Well, keep in mind that many will wonder why you are opening this post since from their perspective it is an obvious and easy question to answer. Put this way maybe it will help you to answer your question.


----------



## WindowBee (8 mo ago)

… and forum exists just for asking ! And share 🤗


----------



## COAL REAPER (Jun 24, 2014)

to answer your question (since that is one of the main functions of a forum), the oval hole in inner covers was originally used to instal a porter style bee escape to clear honey supers. then enough beeks found it necessary to provide upper ventilation via a notch in the inner cover. so even though in some cases the hole may no longer be oval to accept the porter bee escape, it is still there for ventilation.


----------



## Gray Goose (Sep 4, 2018)

SeaCucumber said:


> A lot of beekeeping makes no sense. Experts tell you to do opposite things.
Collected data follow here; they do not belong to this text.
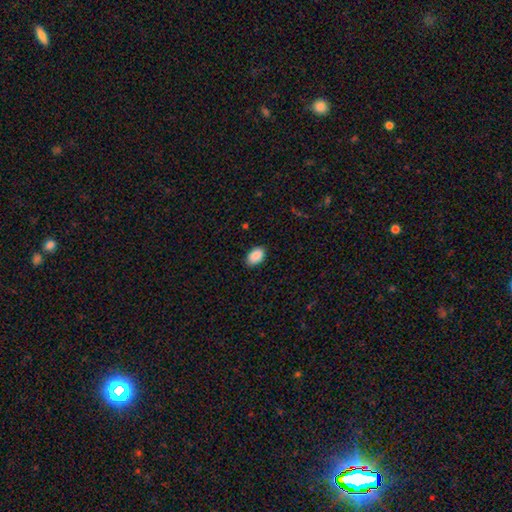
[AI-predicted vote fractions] Smooth or featured? smooth (89%)
How rounded? in between (91%)
Merging? none (87%)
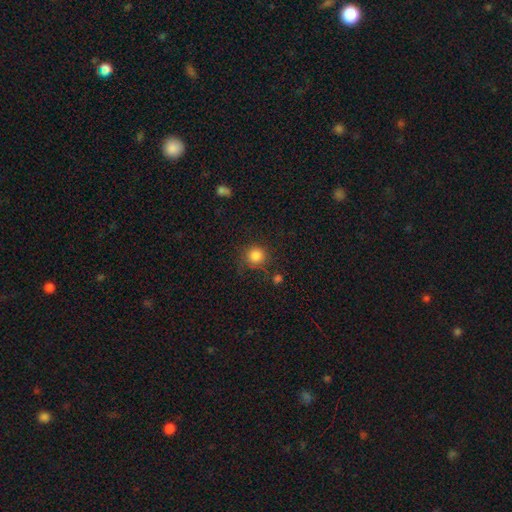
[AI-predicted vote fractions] This appears to be a smooth galaxy with no disk features (84%) that is round (92%). Merging: none (75%).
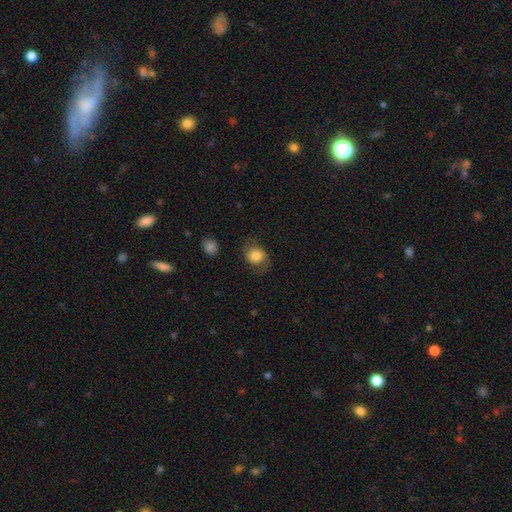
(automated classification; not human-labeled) smooth 72%, featured or disk 20%, star or artifact 8%. Down the decision tree: how rounded — round (60%); merging — none (66%).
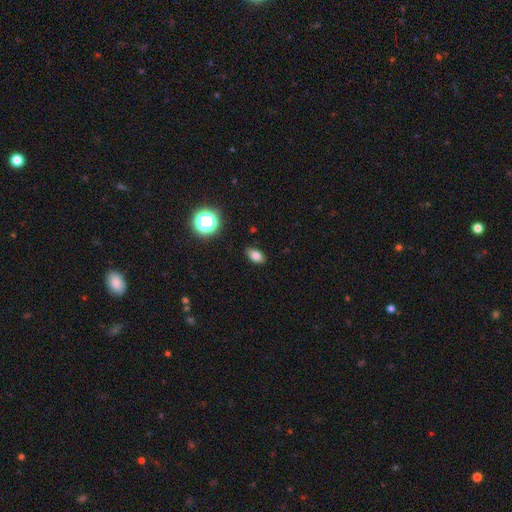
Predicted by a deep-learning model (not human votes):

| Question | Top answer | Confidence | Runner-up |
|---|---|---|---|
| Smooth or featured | smooth | 78% | star or artifact (13%) |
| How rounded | in between | 86% | round (11%) |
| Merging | none | 86% | minor disturbance (11%) |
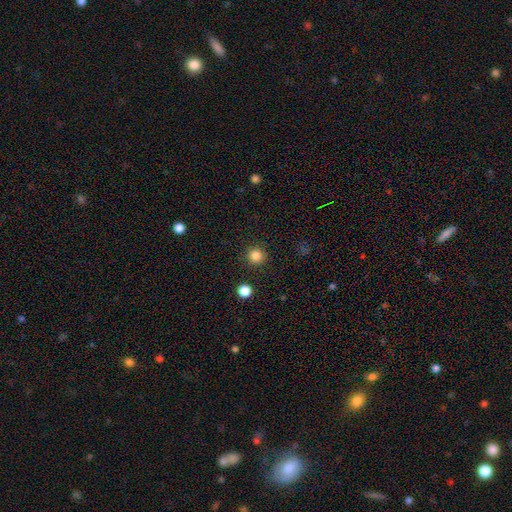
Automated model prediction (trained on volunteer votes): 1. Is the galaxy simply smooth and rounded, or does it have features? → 84% smooth, 12% star or artifact, 4% featured or disk.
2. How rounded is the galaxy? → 95% round, 4% in between, 1% cigar-shaped.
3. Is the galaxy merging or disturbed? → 92% none, 5% minor disturbance, 2% major disturbance, 2% merger.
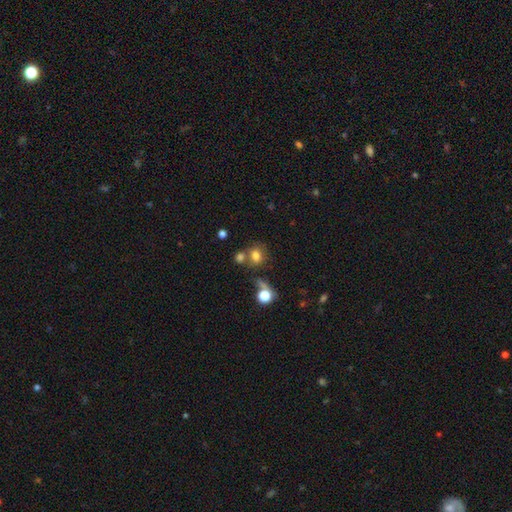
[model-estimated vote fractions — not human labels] Overall: smooth (75%). How rounded: round (57%; in between 42%). Merging: none (52%; merger 27%).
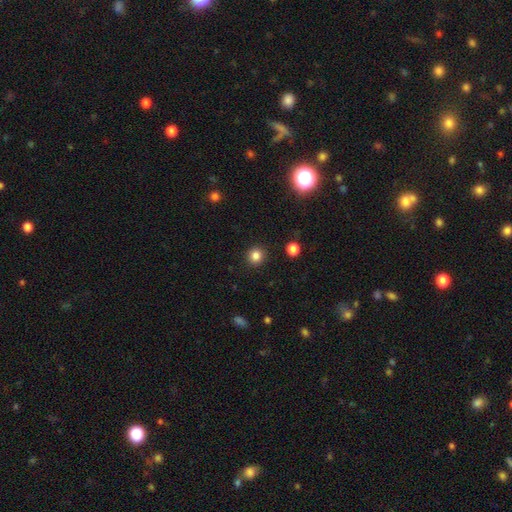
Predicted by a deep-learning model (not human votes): A smooth galaxy with no disk features (84%) that is round (91%).

Vote fractions:
- Smooth or featured? smooth: 84% / star or artifact: 12% / featured or disk: 4%
- How rounded? round: 91% / in between: 8% / cigar-shaped: 1%
- Merging? none: 92% / minor disturbance: 5% / major disturbance: 2% / merger: 1%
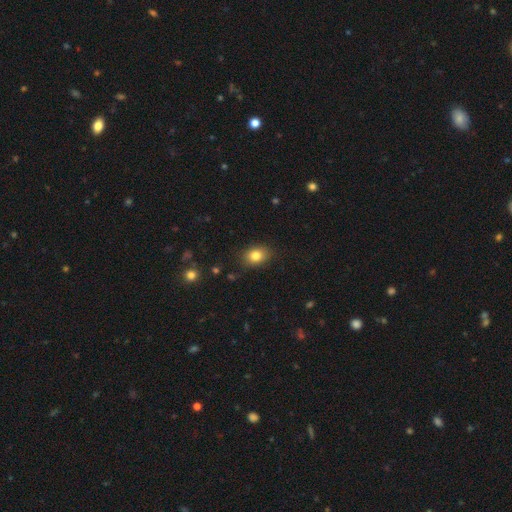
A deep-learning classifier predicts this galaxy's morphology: This appears to be a smooth galaxy with no disk features (82%) that is in between round and cigar-shaped (62%). Merging: none (85%).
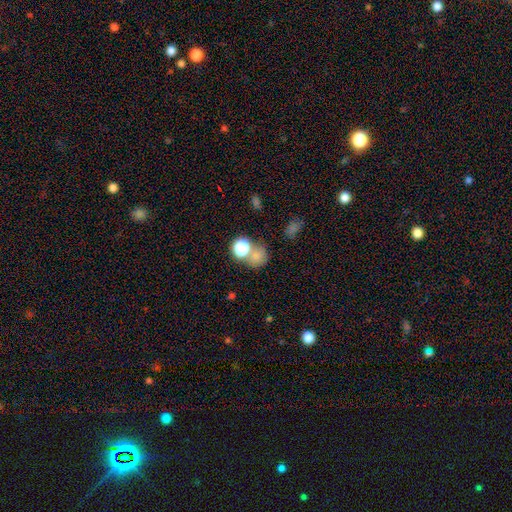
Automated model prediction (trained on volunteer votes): smooth_or_featured: smooth (p=0.70) [alt: star or artifact p=0.21]
how_rounded: round (p=0.75) [alt: in between p=0.24]
merging: none (p=0.47) [alt: merger p=0.35]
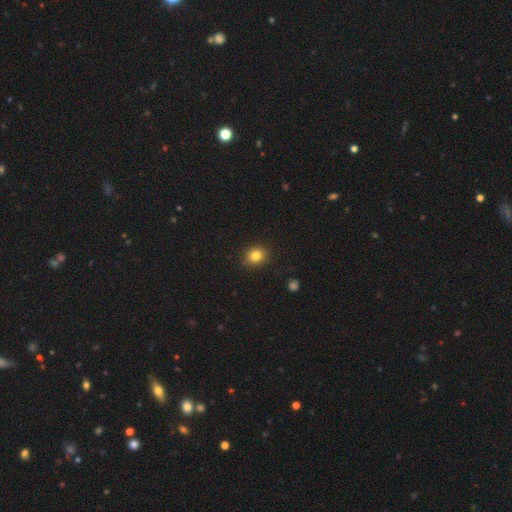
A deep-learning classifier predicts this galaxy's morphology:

I would tend to disagree with your above statement.

most of the the beekeeping I do makes sense. its rare I get a situation I do not understand.

as far as the "experts" telling you opposite things, that is not that difficult to grasp either.
either they are not an expert, or the "thing" they talk about is in the do not care column. meaning you can do either and have similar results. Mix in the locality and in many cases the answer can be different.
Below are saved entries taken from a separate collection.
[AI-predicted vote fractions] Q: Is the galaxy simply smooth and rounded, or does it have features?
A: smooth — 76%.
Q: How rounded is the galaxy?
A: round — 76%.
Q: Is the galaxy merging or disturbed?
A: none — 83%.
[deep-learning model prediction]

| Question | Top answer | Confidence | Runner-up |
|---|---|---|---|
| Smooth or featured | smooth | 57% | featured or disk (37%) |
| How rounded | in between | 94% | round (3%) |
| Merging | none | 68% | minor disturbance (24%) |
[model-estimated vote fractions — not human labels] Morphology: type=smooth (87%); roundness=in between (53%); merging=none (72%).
Tend to agree with WindowBee, folks are looking for the magic bullet, which does not often exist.

Experience will tend to resolve most of the thing keepers do not understand.
finding it online is a hit or miss endeavor. As the experts do not always bubble to the surface.

GG


----------



## ursa_minor (Feb 13, 2020)

Probably because there are many ways to "skin a cat" and beekeepers can be very inventive. 

The swarm issue has been answered many times and yet there is always someone who does things just a little differently. Most people are searching for those who's methods fit within their particular area, lifestyle or abilities. 
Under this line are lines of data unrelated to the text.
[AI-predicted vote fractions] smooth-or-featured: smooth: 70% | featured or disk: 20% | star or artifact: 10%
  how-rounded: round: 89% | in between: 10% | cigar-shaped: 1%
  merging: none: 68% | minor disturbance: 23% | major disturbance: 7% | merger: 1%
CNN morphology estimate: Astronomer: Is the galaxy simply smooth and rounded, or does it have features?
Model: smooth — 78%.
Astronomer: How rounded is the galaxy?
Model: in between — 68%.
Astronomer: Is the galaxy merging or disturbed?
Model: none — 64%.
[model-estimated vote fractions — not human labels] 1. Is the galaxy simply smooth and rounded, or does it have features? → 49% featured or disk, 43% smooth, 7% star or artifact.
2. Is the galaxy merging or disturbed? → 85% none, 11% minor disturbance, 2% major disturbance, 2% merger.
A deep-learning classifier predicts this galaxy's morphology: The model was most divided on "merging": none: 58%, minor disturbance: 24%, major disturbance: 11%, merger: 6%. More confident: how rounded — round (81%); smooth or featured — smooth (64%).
New methods come up all the time but before the internet people did what they were taught just because it was always done a particular way. 

Rules change but bees don't follow them anyway, so people like to search out those small nuggets of swarm manipulation that can make the work easier and drop those that become redundant.


----------



## johno (Dec 4, 2011)

Swarm prevention questions and answers, all the questions are easily answered but prevention takes a lot of work in the bee yard. everybody is trying to find an easier way including me. Most experts tell me that one needs bees that do not swarm, bees that are bred for zero swarm traits, lots of folks have them but I can't seem to find any. I have found that the primary goal of a strong healthy colony is to reproduce in the spring flow. Now many beekeepers tell me that their bees don't swarm but are always asking me for queens in the summer as their colonies are queen less. Most swarms take about 10 from start to finish and are then in the trees, because you don't see it happen does not mean it did not. Now Gilbert Doolittle talked about bees getting swarm fever and it appears to me that bees somehow get their jollies from swarming which they don't get from splits and nuc creations and it shows as splits and nucs do not draw comb and forage anywhere near as well as a swarm will. So lets end with another question, how do we make a split or nuc believe that they have actually swarmed.


----------



## COAL REAPER (Jun 24, 2014)

Gray Goose said:


> as far as the "experts" telling you opposite things, that is not that difficult to grasp either.


most peoples 'experts' have clean beesuits, white wax, and shiny boxes. youtubes full of it.


----------



## velacreations (Apr 2, 2011)

SeaCucumber said:


> "How do you stop swarming?" is the easiest beekeeping question to answer. There are many tutorials, and there's consensus.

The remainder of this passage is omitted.